I haven't sent the random pics for a while now. But I've instead started watching porn daily. Always hotwife stuff. Off one thing and on to another. The root is fear of failure in my job. I procrastinate with porn and thus do very little.
I didn't read the story. Only the heading. Please don't do that. That's a very bad and unhealthy habit.
Hey man, I hope you're doing alright, I just have to ask-- are you looking up P at work? You really don't want to get caught at that. Not only will you get canned, but you'll have to explain what happened in an interview for your next job. It's a no-win scenario. Please reach out to an SAA program, a therapist, someone. No judgement here, I've been where you are-- I know it can feel embarressing and a little shameful, but you get over that hump, and besides which its the only way to end the cycle of shame you're caught up in-- its much better than the alternative of getting outted by a female friend for dick pics, or your boss for looking at P on company time. Stay well.

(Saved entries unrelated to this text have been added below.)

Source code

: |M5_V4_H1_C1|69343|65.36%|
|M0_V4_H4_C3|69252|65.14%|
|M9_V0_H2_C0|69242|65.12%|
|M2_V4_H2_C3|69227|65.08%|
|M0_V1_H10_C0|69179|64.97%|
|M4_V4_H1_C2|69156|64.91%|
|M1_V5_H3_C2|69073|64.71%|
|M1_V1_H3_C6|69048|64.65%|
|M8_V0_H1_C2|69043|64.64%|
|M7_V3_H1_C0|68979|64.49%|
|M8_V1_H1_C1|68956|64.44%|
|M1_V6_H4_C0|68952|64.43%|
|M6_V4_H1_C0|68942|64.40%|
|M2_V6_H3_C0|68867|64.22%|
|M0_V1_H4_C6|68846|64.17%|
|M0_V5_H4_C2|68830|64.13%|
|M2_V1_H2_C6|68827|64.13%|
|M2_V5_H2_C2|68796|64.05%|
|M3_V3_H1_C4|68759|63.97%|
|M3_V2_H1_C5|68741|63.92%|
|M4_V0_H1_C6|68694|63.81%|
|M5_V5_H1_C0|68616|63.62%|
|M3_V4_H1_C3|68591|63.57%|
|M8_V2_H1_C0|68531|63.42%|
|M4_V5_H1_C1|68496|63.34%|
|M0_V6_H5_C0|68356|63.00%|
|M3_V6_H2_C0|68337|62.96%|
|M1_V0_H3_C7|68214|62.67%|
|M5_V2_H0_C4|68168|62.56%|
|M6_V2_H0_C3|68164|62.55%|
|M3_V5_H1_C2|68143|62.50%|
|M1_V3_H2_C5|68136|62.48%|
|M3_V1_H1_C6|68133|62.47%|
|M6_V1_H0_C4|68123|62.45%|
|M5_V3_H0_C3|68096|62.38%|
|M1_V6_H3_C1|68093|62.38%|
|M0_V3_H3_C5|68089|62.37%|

Someone can use your "accidental" photos and legally charge you with sexual harassment or obscenity. Some may even abuse your photos and falsely accuse you of sending them to a child. You could end up on a sex offender registry. You have to be careful. Try finding a safer or healthier substitute. You should hate the positive responses more than the negative ones. Remember these are women you either never met or only dated a few times. Some of them could be prostitutes waiting to get your money in exchange for their herpes or hepatitis. Some of them could be undercover with cops, waiting for you to legally slip up. Some of them could now have boyfriends or husbands who get really jealous and angry when they happen to find a picture of your penis in their partner's phone. Trust me: you don't want random boyfriends or husbands hunting you down. Women can be quick to prey on a man's finances, especially if he is employed. Once you send a sexual message to a coworker or client, you give them the power to terminate your employment at almost any time under sexual harassment accusations. Even if you legally fight the claim of harassment, you'd likely have to pay lots of money for a good lawyer. And your boss could still fire you whether you win or lose the court case, especially if you damage the image or reputation of his business.